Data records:
════════════════════
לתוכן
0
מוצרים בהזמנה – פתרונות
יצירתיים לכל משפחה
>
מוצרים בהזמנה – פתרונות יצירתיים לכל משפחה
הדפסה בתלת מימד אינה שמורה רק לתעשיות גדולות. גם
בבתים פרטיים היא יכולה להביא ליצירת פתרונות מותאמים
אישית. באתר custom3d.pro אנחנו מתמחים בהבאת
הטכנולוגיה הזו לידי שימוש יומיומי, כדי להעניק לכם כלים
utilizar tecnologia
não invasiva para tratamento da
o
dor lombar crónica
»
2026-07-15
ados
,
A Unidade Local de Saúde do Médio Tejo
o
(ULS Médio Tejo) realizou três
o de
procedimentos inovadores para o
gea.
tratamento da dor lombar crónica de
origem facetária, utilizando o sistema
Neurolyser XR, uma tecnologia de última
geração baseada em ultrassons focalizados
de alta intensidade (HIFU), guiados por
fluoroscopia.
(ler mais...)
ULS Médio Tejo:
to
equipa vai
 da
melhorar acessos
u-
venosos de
════════════════════
TASK STATEMENT: Could you return every line from the entries above in which the string "יצירתיים" occurs?

FINAL ANSWER:
יצירתיים לכל משפחה
מוצרים בהזמנה – פתרונות יצירתיים לכל משפחה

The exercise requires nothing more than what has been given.